## TO DO
Pick each line containing "linecap" out of the records.

[[ LISTED RECORDS open ]]

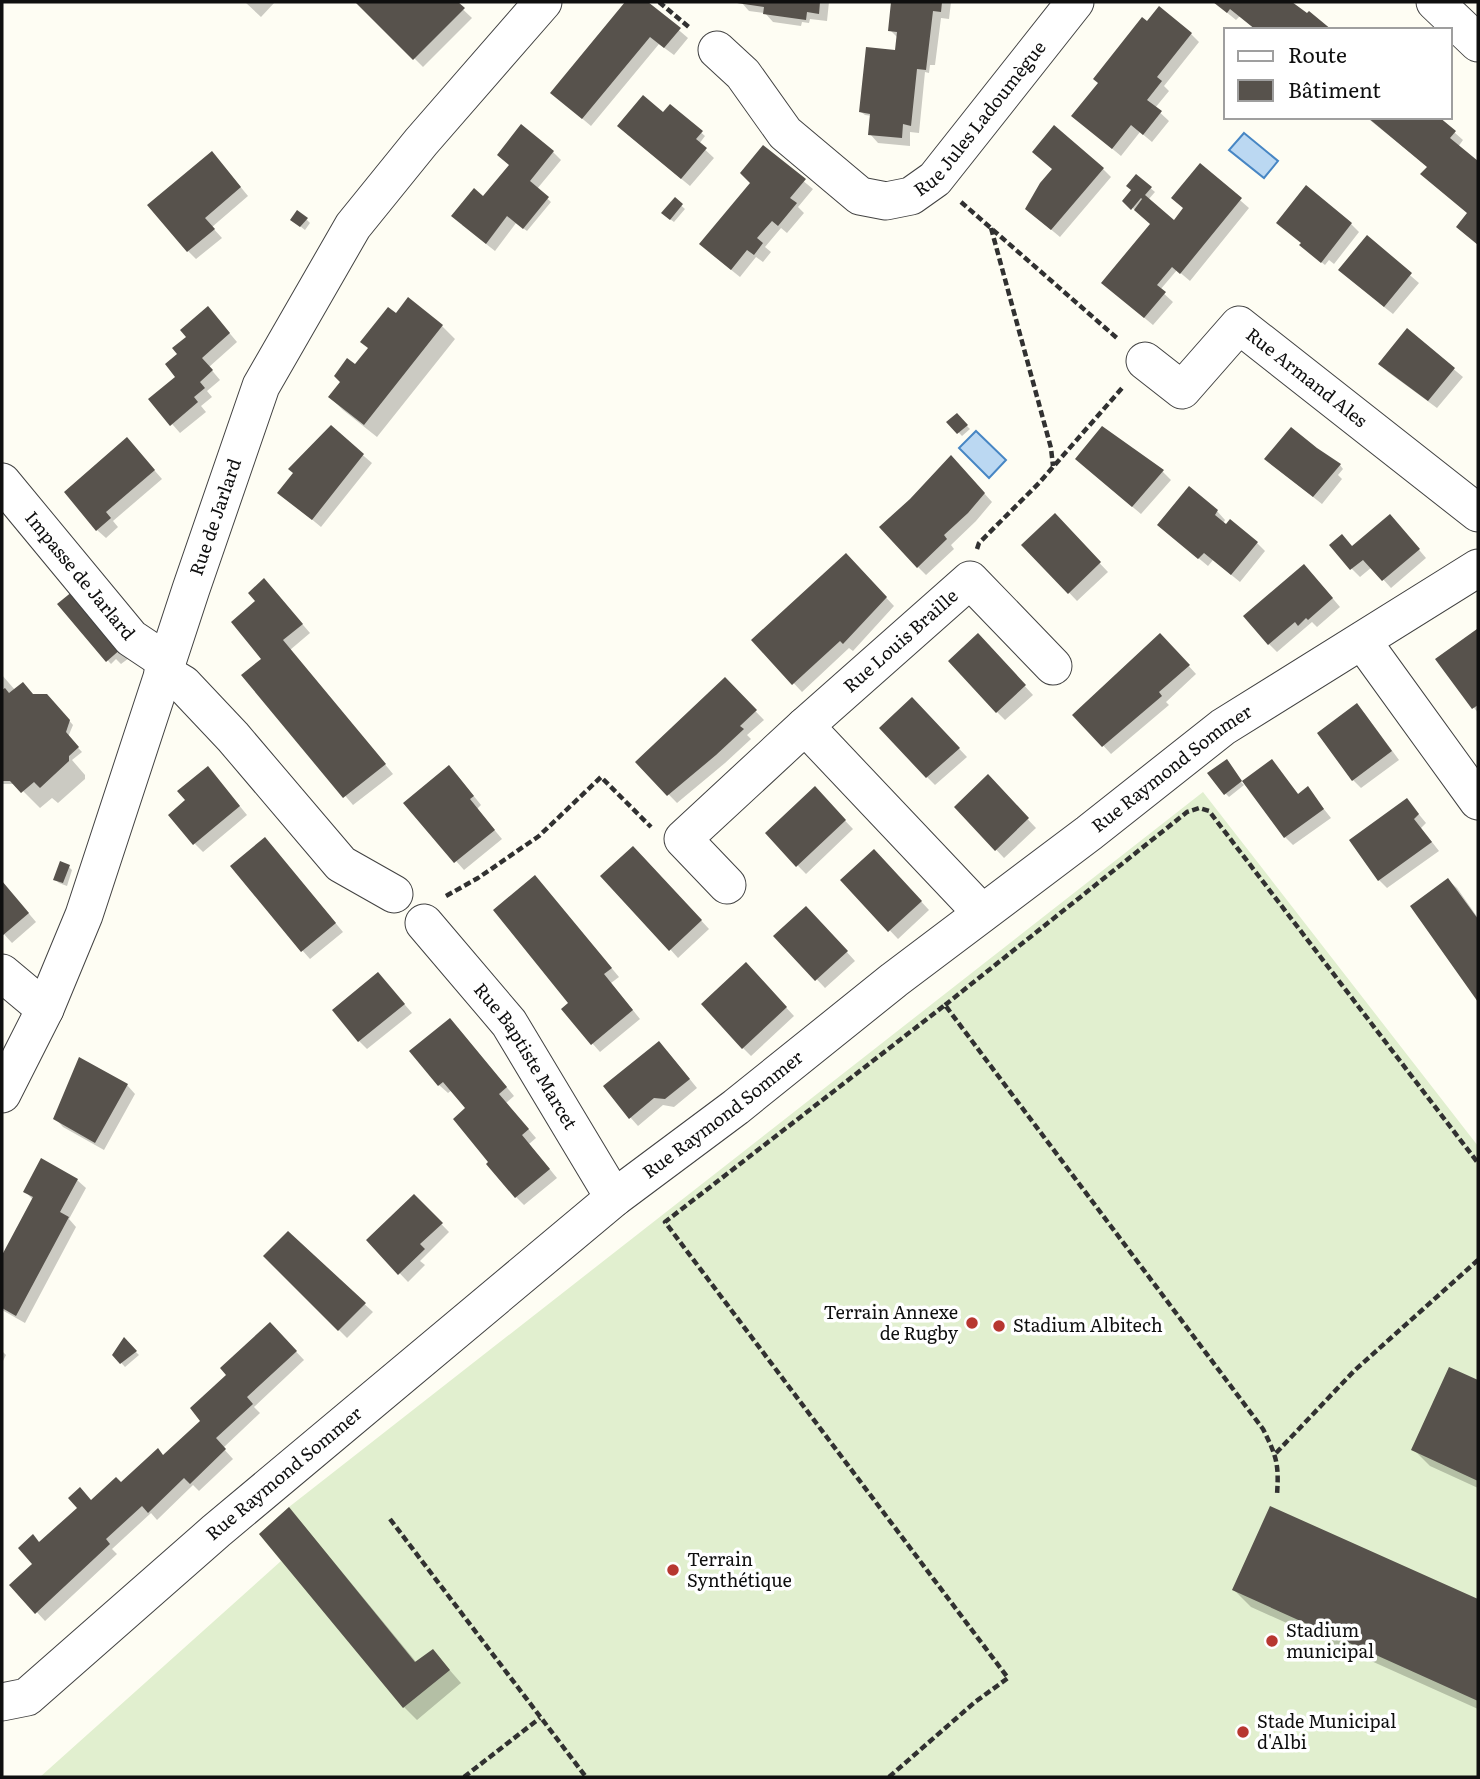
<svg xmlns="http://www.w3.org/2000/svg" width="1480" height="1779" font-family="Literata,serif">
<style>
.pitch{fill:#e1efcf}
.water{fill:#bbd8f2;stroke:#4786c4;stroke-width:2}
.shadow{fill:#0003}
.building{fill:#57524c}
.lines{fill:none;stroke-linecap:round;stroke-linejoin:round}
.minor-casing{stroke:#424242;stroke-width:39}
.path{stroke:#313131;stroke-width:4.5;stroke-dasharray:7 3.5;stroke-linecap:butt}
.minor{stroke:#fff;stroke-width:37}
.poi-dot{fill:#b73730;stroke:#fff;stroke-width:2.5}
.labels{text-anchor:middle;stroke-width:7;stroke-linejoin:round;paint-order:stroke}
.street-label{font-size:18px;fill:#0f0f0f;stroke:#fff}
.poi-label{font-size:18px;fill:#0f0f0f;stroke:#fff;text-anchor:start}
</style>
<rect width="100%" height="100%" fill="#fefdf3"/>
<path class="pitch" d="M1203,792L1478,1146V1777H40L281,1561L259,1534L289,1507Z"/>
<path class="water" d="M1244,133L1278,161L1264,178L1229,150Z
M976,431L1006,460L989,478L959,448Z"/>
<path class="shadow" d="M245,2H275L261,17Z
M358,2H455L472,18L423,67Z
M627,2H646L688,38L674,55L659,44L591,126L552,93Z
M741,2H829L827,21L810,19L809,23L802,22L801,26L773,22L765,13L749,11Z
M893,2H951L949,19L941,18L935,65H930L929,73L925,72L919,133L910,132V146L878,143L870,134L872,116L865,115L861,112L896,52L898,38L890,30Z
M1214,2H1289V3L1240,16L1236,20Z
M1191,34L1199,42L1164,86L1169,91L1155,108L1169,121L1152,142L1140,132L1121,156L1073,116Z
M670,106L705,136L699,144L714,158L690,186L627,134L664,114Z
M1366,117H1437L1463,140L1458,147L1478,164V244L1467,235L1469,213L1428,167Z
M763,148L813,189L798,207L804,213L787,233L781,228L765,247L771,252L763,262L756,257L740,277L710,253L752,183Z
M553,152L561,160L537,189L551,202L527,231L516,223L495,251L462,225L510,165Z
M220,162L248,196L212,227L222,238L196,259L188,251Z
M1103,169L1111,177L1060,237L1036,217L1054,170Z
M1211,175L1249,208L1190,281L1177,270L1160,290L1173,302L1153,325L1112,291L1152,224L1124,201L1133,190L1136,176L1155,192L1148,200L1174,222Z
M675,200L685,209L674,222L667,217Z
M306,219L310,223L305,230L296,223Z
M1351,224L1359,232L1334,264L1329,260L1325,265L1305,249Z
M1367,238L1419,283L1393,314L1379,303Z
M408,299L442,326L455,339L377,437L343,410L330,397Z
M216,317L237,342L209,367L220,380L207,391L212,397L201,406L206,412L180,433L151,400L178,377Z
M1407,330L1463,377L1437,408L1388,372L1380,364Z
M957,416L970,429L962,436L949,422Z
M331,428L372,463L321,527L280,493Z
M135,448L162,479L113,521L118,527L106,538L97,530Z
M959,465L992,502L976,521L951,545L954,549L926,575L918,567Z
M1340,465L1343,469L1338,475L1342,479L1322,504L1275,467Z
M1085,467L1162,471L1171,480L1141,514Z
M1217,511L1225,520L1223,524L1257,543L1265,551L1240,582L1213,560L1208,566L1168,533Z
M1055,516L1108,572L1077,601L1024,545Z
M1398,525L1426,558L1391,588L1372,567L1360,577L1352,569V548Z
M846,555L894,606L853,651L849,648L802,692L753,640Z
M1312,574L1340,607L1317,627L1312,622L1277,652L1269,644Z
M272,589L310,633L290,650L393,774L353,805L243,675L263,659Z
M59,605L129,658L121,664L116,659L111,664Z
M1476,631L1478,633V713L1437,659Z
M1168,643L1196,674L1166,702L1169,705L1111,754L1075,715Z
M986,644L1033,695L1005,720L997,712Z
M2,675L15,690L51,700L73,725L68,737L82,752L72,760L85,775V779L58,803L52,798L40,808L16,784H2Z
M725,680L764,720L747,735L751,739L725,763L677,803L637,762Z
M912,699L967,757L935,785L927,777Z
M1357,705L1365,714L1399,760L1361,788L1353,780Z
M1272,762L1299,795L1308,789L1331,818L1293,845L1285,837Z
M457,775L481,805L477,809L502,839L464,870L405,803Z
M216,777L247,815L203,852L195,844Z
M988,777L1036,828L1004,858L956,807Z
M1238,779L1244,785L1229,797L1225,793Z
M815,789L853,829L806,874L767,834Z
M1407,800L1426,823L1421,828L1439,851L1387,888L1379,880Z
M273,848L343,932L310,959L302,950Z
M642,856L709,929L678,958L670,949Z
M882,859L929,910L898,939L842,880Z
M69,867L72,870L67,886L59,883L55,879Z
M1448,880L1457,888L1478,918V998L1412,906Z
M2,882L36,922L12,943L2,932Z
M543,886L619,977L611,983L640,1019L600,1052L592,1043L571,1003Z
M815,917L855,961L825,988L776,936Z
M754,973L794,1016L751,1056L743,1048Z
M386,983L412,1013L367,1049L359,1041Z
M458,1028L514,1096L506,1103L536,1138L529,1144L557,1178L524,1205L516,1197L490,1163L468,1108L452,1090L448,1093L439,1085Z
M667,1051L697,1088L674,1107L663,1105L638,1126L630,1117Z
M127,1085L135,1094L104,1150L63,1127L55,1118Z
M77,1180L86,1188L69,1219L76,1227L25,1323L2,1310V1259L33,1200L25,1191Z
M414,1196L449,1232L420,1261L425,1265L408,1282L368,1240Z
M288,1233L373,1312L347,1338L265,1256Z
M270,1324L304,1360L254,1407L260,1413L223,1448L233,1459L199,1491L193,1485L157,1520L151,1513L112,1549L117,1554L45,1621L12,1585L35,1564L40,1544L91,1502L164,1457L203,1421L229,1375Z
M124,1340L139,1355L125,1367L114,1355Z
M2,1351L6,1355L2,1363Z
M1450,1370L1478,1382V1488L1430,1466L1413,1449Z
M1271,1508L1478,1601V1709L1251,1607L1234,1590Z
M289,1510L301,1522L417,1663L433,1651L461,1683L417,1720L404,1707L262,1534Z"/>
<path class="building" d="M355,2H458L465,8L413,60Z
M625,2H648L681,28L664,48L650,37L582,119L550,93Z
M737,2H820L819,14L807,12L806,20L763,14L764,7L737,3Z
M891,2H942L941,12L933,11L926,70L917,69L911,126L903,124L902,138L868,135L870,114L859,112L866,47L895,50L897,32L888,31Z
M1213,2H1292L1307,13L1309,11L1332,30H1256L1230,9L1227,13Z
M1159,6L1192,33L1157,77L1162,81L1147,100L1162,111L1143,135L1131,125L1112,149L1071,116L1098,83L1093,79L1142,17L1147,21Z
M643,95L663,112L670,104L703,131L696,139L707,148L681,179L617,126Z
M1367,117H1439L1456,131L1450,138L1478,161V245L1456,227L1467,213L1420,174L1427,167Z
M521,124L554,151L530,181L549,197L523,229L507,216L486,244L451,216L474,188L483,196L509,165L497,155Z
M1054,125L1104,168L1051,230L1025,209L1040,183L1052,169L1032,152Z
M763,145L806,179L790,198L797,203L778,226L772,221L757,238L763,243L754,255L747,250L731,270L699,244L750,183L740,173Z
M212,151L241,187L205,218L215,229L187,252L147,205Z
M1200,163L1242,198L1180,274L1172,267L1157,285L1166,292L1144,318L1101,283L1150,224L1134,210L1142,199L1141,198L1131,210L1122,201L1131,190L1126,186L1136,174L1152,187L1145,195L1174,220L1183,208L1171,198Z
M1306,185L1352,223L1321,263L1299,245L1301,243L1276,223Z
M675,197L683,204L670,220L661,213Z
M297,210L308,218L300,227L290,220Z
M1367,235L1412,273L1384,307L1338,270Z
M408,297L443,325L364,425L328,397L340,382L334,376L347,358L355,364L368,348L360,342L388,307L396,313Z
M208,306L230,333L202,358L213,370L200,382L205,388L194,397L198,402L170,426L148,399L175,377L165,364L177,354L172,348L186,337L180,330Z
M1407,328L1455,368L1428,401L1378,364Z
M957,413L968,425L957,434L946,422Z
M331,425L364,454L312,520L277,493L293,473L288,469Z
M1102,426L1164,470L1132,507L1075,459Z
M1291,427L1317,448L1341,464L1313,497L1264,459Z
M127,437L155,470L106,512L111,518L96,531L64,492Z
M951,455L985,493L968,513L944,535L947,539L917,568L879,527L910,499Z
M1189,486L1218,510L1215,515L1226,524L1230,519L1258,542L1231,575L1204,553L1198,559L1157,525Z
M1055,513L1101,562L1068,594L1021,545Z
M1390,514L1420,549L1382,581L1363,560L1350,570L1329,545L1342,534L1352,546Z
M846,553L887,597L843,644L840,641L792,685L751,640Z
M1304,564L1333,598L1308,620L1306,618L1298,626L1295,622L1268,645L1243,616Z
M264,578L303,624L283,640L386,764L343,798L241,675L261,659L231,622L255,601L248,593Z
M73,591L122,648L106,662L57,604Z
M1477,629L1478,631V705L1472,709L1435,659Z
M978,633L1026,685L996,713L948,661Z
M1160,633L1190,665L1159,692L1162,696L1102,747L1072,715Z
M725,677L757,710L740,726L744,729L716,755L667,796L635,762Z
M23,682L33,694H47L70,720L66,732L79,747L69,756V761L40,788L34,782L21,793L10,781H2V690L5,688L9,693Z
M912,697L960,748L926,778L879,728Z
M1357,703L1392,751L1352,781L1317,733Z
M1227,759L1242,781L1224,795L1207,773Z
M1272,759L1298,794L1308,786L1324,809L1284,838L1242,781Z
M449,765L474,796L470,799L495,830L454,863L403,803Z
M208,766L240,806L193,845L168,815L185,800L177,791Z
M988,774L1029,818L995,851L954,807Z
M815,786L846,820L796,867L765,833Z
M1407,798L1419,814L1414,819L1432,842L1378,881L1349,840Z
M265,837L336,923L301,952L230,866Z
M633,846L702,920L669,951L600,876Z
M874,849L922,901L888,932L840,880Z
M60,861L70,865L63,883L53,880Z
M535,875L612,968L604,974L633,1010L591,1045L561,1009L568,1003L493,910Z
M1448,878L1478,919V1002L1410,906Z
M2,881L29,913L2,936Z
M806,906L848,951L815,981L773,936Z
M746,962L787,1007L742,1049L701,1004Z
M378,972L405,1004L358,1042L332,1010Z
M450,1018L507,1087L499,1094L529,1129L522,1135L550,1169L515,1198L486,1164L488,1162L453,1119L465,1108L443,1082L438,1086L409,1051Z
M659,1041L690,1079L665,1099L654,1098L629,1119L603,1086Z
M79,1057L128,1084L95,1143L53,1119Z
M41,1158L78,1179L60,1212L69,1217L16,1316L2,1308V1255L33,1197L23,1192Z
M414,1194L443,1223L420,1244L425,1249L398,1275L366,1240Z
M288,1231L366,1303L338,1331L263,1256Z
M270,1322L297,1351L247,1397L253,1404L216,1438L226,1449L190,1484L184,1478L148,1513L142,1506L106,1539L110,1544L35,1614L9,1585L32,1564L18,1548L33,1534L39,1542L77,1508L68,1498L80,1487L91,1500L116,1477L121,1482L158,1448L163,1455L200,1421L190,1408L226,1375L220,1368Z
M124,1337L137,1351L120,1364L112,1355Z
M1449,1367L1478,1380V1481L1411,1450Z
M1270,1506L1478,1599V1701L1232,1590Z
M289,1507L415,1662L433,1649L450,1670L403,1708L259,1534Z"/>
<g class="lines">
<defs>
<g id="minor">
<path d="M1435,2L1478,43"/>
<path id="s1" d="M717,50L743,74L785,133L860,196L886,201L911,196L935,179L1075,2"/>
<path id="s2" d="M1145,361L1182,390L1239,325L1478,513"/>
<path id="s3" d="M2,482L131,638L167,662"/>
<path d="M1363,642L1478,801"/>
<path d="M163,672L183,684L233,737L341,864L394,894"/>
<path id="s4" d="M805,726L970,580L1053,666"/>
<path d="M727,885L683,839L805,726L982,913"/>
<path id="s5" d="M424,923L509,1023L614,1198"/>
<path d="M2,973L45,1009"/>
<path id="s6" d="M2,1094L45,1009L84,915L191,589L261,386L353,226L421,142L543,2"/>
<path id="s7" d="M2,1702L27,1697L216,1531L614,1198L736,1107L894,980L1089,833L1223,727L1478,568"/>
</g>
</defs>
<use href="#minor" class="minor-casing"/>
<path class="path" d="M659,2L690,28
M961,202L1118,339
M991,228L1051,448L1053,466
M977,549L979,543L1039,483L1123,387
M446,896L478,878L539,836L601,777L651,827
M945,1005L1187,812L1199,808L1209,811L1478,1163
M1276,1453L1354,1371L1478,1260
M390,1519L586,1777
M464,1777L540,1718
M889,1777L975,1702L1008,1678L665,1222L945,1005L1263,1429C1277,1457 1279,1464 1277,1495"/>
<use href="#minor" class="minor"/>
</g>
<g class="poi-dot">
<circle cx="972" cy="1323" r="7"/>
<circle cx="999" cy="1326" r="7"/>
<circle cx="673" cy="1570" r="7"/>
<circle cx="1272" cy="1641" r="7"/>
<circle cx="1243" cy="1732" r="7"/>
</g>
<g class="labels">
<g class="street-label">
<text dy="6" stroke="none"><textPath href="#s1" startOffset="362">Rue Jules Ladoumègue</textPath></text>
<text dy="6" stroke="none"><textPath href="#s2" startOffset="219">Rue Armand Ales</textPath></text>
<text dy="6" stroke="none"><textPath href="#s6" startOffset="616">Rue de Jarlard</textPath></text>
<text dy="6" stroke="none"><textPath href="#s3" startOffset="122">Impasse de Jarlard</textPath></text>
<text dy="6" stroke="none"><textPath href="#s4" startOffset="128">Rue Louis Braille</textPath></text>
<text dy="6" stroke="none"><textPath href="#s7" startOffset="1500">Rue Raymond Sommer</textPath></text>
<text dy="6" stroke="none"><textPath href="#s5" startOffset="168">Rue Baptiste Marcet</textPath></text>
<text dy="6" stroke="none"><textPath href="#s7" startOffset="933">Rue Raymond Sommer</textPath></text>
<text dy="6" stroke="none"><textPath href="#s7" startOffset="366">Rue Raymond Sommer</textPath></text>
</g>
<g class="poi-label">
<text x="958" y="1319" text-anchor="end">Terrain Annexe<tspan x="958" dy="21">de Rugby</tspan></text>
<text x="1013" y="1332">Stadium Albitech</text>
<text x="687" y="1566">Terrain<tspan x="687" dy="21">Synthétique</tspan></text>
<text x="1286" y="1637">Stadium<tspan x="1286" dy="21">municipal</tspan></text>
<text x="1257" y="1728">Stade Municipal<tspan x="1257" dy="21">d'Albi</tspan></text>
</g>
</g>
<rect width="1480" height="1779" fill="none" stroke="#0f0f0f" stroke-width="7"/>
<rect x="1224" y="28" width="228" height="91" fill="#ffffff" stroke="#9f9f9f" stroke-width="2"/>
<rect x="1238" y="51" width="35" height="10" fill="#ffffff" stroke="#9f9f9f" stroke-width="2"/>
<text x="1288" y="63" font-size="21" fill="#0f0f0f">Route</text>
<rect x="1238" y="80" width="35" height="21" fill="#57524c" stroke="#9f9f9f" stroke-width="2"/>
<text x="1288" y="98" font-size="21" fill="#0f0f0f">Bâtiment</text>
</svg>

[[ LISTED RECORDS closed ]]

## FINISHED EXERCISE
.lines{fill:none;stroke-linecap:round;stroke-linejoin:round}
.path{stroke:#313131;stroke-width:4.5;stroke-dasharray:7 3.5;stroke-linecap:butt}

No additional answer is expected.